14. Some international groups have also accused the LTTE of offences including extrajudicial killing and detention of political opponents, though specific information is sparse. In previous years, the LTTE has been accused of killing Sinhala civilians. LTTE has consistently denied this accusation, claiming that those killed were armed Sinhala civilians fighting the LTTE on behalf of the Government. In recent times, many have observed the absence of any such killings by LTTE.

15. We believe that the fundamental cause of the appalling human rights and humanitarian law situation in the island is the conduct of a war by the Government of Sri Lanka designed to deny the Tamil people their right, as a people, to freely associate with the Sinhala people, as a people, on equal terms.

16. The war itself is a continuation of the policy and practice of successive Governments of managing the Tamil population by unleashing violence and State terror against them. The response of the Tamil people to this violence in defence of their lives, their liberty and their property has been used as an excuse by the State to continue its violence against them.

17. We fear that until the Sinhala dominated Government and the Sinhala opposition agree to offer a viable political solution to the Tamil people, violations of humanitarian law and human rights will continue. Unfortunately, the current Sri Lankan policy is to use massive State force to terrorize and subjugate the Tamils in order to impose a solution on them without their consent.

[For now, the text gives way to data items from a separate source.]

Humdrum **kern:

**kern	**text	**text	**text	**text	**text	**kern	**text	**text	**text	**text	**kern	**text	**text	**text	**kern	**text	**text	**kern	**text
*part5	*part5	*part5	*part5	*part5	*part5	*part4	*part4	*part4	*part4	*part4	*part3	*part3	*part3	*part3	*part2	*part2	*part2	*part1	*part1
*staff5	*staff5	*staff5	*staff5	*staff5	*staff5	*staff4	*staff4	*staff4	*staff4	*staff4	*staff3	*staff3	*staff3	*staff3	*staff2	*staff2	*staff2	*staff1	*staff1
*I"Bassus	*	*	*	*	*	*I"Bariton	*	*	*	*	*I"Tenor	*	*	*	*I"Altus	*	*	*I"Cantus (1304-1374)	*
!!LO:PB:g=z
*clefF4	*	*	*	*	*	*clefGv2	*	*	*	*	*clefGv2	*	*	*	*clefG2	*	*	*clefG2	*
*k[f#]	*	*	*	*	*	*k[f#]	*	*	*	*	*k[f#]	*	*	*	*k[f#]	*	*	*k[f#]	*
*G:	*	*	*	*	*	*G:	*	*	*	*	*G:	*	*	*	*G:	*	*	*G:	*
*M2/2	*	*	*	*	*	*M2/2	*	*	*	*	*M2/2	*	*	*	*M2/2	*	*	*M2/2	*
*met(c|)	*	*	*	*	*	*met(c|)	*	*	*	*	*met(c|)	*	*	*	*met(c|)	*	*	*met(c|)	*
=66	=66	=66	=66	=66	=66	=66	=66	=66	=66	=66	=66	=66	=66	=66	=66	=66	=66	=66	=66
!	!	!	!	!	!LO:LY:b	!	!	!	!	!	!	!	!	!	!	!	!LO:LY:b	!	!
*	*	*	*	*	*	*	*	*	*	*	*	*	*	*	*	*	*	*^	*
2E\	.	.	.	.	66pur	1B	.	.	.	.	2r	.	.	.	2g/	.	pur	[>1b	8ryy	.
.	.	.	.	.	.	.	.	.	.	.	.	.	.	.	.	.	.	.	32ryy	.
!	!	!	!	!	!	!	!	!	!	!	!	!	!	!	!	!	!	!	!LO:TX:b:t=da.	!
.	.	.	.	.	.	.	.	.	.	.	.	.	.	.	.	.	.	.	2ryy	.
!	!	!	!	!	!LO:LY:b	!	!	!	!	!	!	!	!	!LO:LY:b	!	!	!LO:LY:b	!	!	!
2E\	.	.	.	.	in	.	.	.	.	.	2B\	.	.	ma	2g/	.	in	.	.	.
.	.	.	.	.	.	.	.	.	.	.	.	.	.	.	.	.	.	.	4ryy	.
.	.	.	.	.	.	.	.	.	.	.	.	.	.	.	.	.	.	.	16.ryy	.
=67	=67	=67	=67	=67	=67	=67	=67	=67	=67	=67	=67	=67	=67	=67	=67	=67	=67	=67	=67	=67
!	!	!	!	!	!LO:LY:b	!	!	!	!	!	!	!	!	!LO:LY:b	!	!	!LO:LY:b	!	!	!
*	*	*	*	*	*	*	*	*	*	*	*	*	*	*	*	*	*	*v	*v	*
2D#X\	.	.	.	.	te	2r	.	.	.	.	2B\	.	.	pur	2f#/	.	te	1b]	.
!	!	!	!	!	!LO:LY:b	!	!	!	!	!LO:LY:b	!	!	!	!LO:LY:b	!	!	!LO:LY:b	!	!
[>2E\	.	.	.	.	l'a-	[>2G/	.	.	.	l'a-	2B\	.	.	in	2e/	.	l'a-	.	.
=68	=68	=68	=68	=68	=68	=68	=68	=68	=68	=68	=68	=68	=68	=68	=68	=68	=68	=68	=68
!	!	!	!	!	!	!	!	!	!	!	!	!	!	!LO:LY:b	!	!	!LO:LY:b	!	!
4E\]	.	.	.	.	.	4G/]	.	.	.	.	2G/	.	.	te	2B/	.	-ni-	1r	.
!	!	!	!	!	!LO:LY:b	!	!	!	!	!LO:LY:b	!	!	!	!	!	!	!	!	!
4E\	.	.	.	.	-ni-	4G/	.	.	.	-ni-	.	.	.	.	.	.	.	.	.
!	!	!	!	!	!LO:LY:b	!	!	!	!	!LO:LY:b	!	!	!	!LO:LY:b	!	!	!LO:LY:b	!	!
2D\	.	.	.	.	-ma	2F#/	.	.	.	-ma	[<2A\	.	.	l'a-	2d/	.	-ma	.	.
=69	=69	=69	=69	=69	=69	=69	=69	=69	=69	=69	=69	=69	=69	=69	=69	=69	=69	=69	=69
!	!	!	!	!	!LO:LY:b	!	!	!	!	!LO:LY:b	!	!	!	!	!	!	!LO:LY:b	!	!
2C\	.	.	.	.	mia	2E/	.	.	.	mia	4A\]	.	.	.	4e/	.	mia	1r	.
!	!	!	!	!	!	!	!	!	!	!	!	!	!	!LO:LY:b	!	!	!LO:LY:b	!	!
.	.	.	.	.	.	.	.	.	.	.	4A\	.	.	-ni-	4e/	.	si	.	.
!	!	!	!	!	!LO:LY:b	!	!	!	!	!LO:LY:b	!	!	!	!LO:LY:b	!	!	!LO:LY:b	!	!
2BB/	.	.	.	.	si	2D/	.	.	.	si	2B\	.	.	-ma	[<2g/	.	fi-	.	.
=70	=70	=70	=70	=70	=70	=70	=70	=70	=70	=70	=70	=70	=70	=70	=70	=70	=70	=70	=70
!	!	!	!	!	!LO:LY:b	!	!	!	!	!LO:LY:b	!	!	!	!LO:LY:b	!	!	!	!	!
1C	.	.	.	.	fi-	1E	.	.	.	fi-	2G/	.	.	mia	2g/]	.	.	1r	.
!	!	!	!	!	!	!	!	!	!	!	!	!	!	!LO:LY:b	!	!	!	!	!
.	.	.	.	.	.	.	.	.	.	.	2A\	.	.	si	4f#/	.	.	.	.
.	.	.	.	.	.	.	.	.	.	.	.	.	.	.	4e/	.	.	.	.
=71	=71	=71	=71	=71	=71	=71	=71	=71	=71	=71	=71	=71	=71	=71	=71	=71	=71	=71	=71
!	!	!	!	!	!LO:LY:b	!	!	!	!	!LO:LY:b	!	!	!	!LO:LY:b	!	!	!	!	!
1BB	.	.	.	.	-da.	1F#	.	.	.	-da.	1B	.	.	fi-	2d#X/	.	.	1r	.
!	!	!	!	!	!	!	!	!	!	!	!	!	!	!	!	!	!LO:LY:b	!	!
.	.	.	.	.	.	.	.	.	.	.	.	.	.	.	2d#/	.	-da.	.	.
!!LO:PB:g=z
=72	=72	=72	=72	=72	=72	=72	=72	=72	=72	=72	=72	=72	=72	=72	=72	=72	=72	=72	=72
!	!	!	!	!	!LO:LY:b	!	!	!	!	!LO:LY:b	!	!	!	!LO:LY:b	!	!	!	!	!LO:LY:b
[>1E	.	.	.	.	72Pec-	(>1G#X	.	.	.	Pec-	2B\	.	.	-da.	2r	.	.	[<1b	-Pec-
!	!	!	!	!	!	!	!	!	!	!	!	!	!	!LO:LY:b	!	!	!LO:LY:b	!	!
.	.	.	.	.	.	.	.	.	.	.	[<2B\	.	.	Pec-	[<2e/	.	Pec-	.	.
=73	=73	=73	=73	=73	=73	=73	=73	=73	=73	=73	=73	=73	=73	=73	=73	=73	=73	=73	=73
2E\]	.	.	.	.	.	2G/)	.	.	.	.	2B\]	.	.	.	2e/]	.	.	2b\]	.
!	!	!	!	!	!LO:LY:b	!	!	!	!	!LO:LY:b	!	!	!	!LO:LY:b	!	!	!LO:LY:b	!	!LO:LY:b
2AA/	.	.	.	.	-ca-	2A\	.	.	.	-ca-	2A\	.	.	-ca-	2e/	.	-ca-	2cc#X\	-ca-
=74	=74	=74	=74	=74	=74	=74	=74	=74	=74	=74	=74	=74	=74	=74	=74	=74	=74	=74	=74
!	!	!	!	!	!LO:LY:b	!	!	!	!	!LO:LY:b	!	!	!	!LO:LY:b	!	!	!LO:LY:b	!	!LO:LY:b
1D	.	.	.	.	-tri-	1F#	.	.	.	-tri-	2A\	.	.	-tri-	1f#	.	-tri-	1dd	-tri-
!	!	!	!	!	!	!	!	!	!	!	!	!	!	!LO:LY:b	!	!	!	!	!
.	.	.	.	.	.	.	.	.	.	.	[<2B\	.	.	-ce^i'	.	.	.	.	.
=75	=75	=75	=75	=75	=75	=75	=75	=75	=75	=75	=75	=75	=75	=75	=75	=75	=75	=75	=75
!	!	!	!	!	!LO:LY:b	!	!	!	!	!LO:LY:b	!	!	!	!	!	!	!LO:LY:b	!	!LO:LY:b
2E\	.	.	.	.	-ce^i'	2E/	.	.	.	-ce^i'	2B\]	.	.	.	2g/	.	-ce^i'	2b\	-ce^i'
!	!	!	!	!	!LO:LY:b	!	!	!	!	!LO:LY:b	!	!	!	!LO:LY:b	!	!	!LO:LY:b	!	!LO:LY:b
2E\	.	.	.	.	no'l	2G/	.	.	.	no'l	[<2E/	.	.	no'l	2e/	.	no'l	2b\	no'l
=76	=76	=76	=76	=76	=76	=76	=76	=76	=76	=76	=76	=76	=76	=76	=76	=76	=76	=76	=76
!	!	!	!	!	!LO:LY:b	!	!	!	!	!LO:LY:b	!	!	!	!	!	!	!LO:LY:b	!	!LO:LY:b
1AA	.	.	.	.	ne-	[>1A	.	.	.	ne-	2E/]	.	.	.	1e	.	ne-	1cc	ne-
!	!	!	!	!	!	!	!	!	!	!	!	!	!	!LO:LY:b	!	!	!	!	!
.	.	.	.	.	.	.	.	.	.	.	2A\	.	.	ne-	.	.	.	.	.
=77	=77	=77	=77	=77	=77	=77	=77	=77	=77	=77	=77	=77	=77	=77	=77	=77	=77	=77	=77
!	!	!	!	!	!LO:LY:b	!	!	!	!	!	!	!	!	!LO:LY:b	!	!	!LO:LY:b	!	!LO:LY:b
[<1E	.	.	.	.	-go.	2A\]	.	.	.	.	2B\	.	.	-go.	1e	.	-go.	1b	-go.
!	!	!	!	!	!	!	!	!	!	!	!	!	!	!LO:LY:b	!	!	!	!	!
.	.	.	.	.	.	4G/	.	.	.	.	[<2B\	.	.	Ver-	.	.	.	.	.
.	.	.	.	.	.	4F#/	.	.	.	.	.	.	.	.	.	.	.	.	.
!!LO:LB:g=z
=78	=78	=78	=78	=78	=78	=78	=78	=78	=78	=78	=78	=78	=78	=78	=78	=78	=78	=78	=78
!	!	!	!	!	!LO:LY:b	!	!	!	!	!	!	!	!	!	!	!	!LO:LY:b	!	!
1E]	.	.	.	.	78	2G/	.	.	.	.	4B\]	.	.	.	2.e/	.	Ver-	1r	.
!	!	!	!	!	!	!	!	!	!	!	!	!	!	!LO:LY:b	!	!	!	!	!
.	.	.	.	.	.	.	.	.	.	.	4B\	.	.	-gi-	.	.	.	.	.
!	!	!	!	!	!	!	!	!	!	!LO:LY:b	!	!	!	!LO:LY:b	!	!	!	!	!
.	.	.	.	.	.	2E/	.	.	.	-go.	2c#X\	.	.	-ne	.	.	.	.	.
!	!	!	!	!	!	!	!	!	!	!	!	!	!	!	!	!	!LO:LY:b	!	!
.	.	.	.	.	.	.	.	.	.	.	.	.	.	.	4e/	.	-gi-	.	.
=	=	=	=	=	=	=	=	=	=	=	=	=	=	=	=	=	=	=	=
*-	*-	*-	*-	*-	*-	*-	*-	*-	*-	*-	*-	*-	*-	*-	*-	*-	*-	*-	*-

18. In view of this and in order speedily to improve the situation, we urge the following specific actions:

(i) The Government of Sri Lanka should immediately cease its deliberate aerial bombardment and shelling of Tamil civilians and civilian objects.

(ii) The Government of Sri Lanka should immediately lift the ban on food and medicines into areas populated by the Tamil people and take humanitarian issues out of the administrative control of the armed forces.

(iii) The Government of Sri Lanka should immediately stop the policy of detaining every Tamil in the border town of Vavuniya and allow these Tamils free movement within the country.

(iv) The Government of Sri Lanka should either immediately release all political prisoners and others detained without a charge or prosecute these individuals within a reasonable time.

(v) The Sri Lankan armed forces should withdraw from the Tamil homeland and the Government of Sri Lanka should begin negotiations with the LTTE with the assistance of an international mediator.

(vi) The Government of Sri Lanka should allow immediate free access for international persons and the media to LTTE controlled and government controlled areas in the north-east of the island.

19. We urge immediate action. Even as we speak, many individuals are at risk for loss of dignity and life given the disastrous policies of the Government of Sri Lanka.


Intervention by Nancy Rubin, Head of US Delegation

"We have.. noticed a troubling deterioration in the human rights situation in Sri Lanka. Of particular concern are the unsolved disappearances of more than 700 persons in Jaffna and the slow progress made by the government in prosecuting security forces personnel implicated in human rights abuses. We are also troubled by the continuing failure of the armed forces and the LTTE insurgents to capture POWs in numbers commensurate with the scale of the conflict, since it suggests that both sides have adopted a 'take-no-prisoners' policy. We call upon the government and the LTTE, therefore, to observe international humanitarian norms."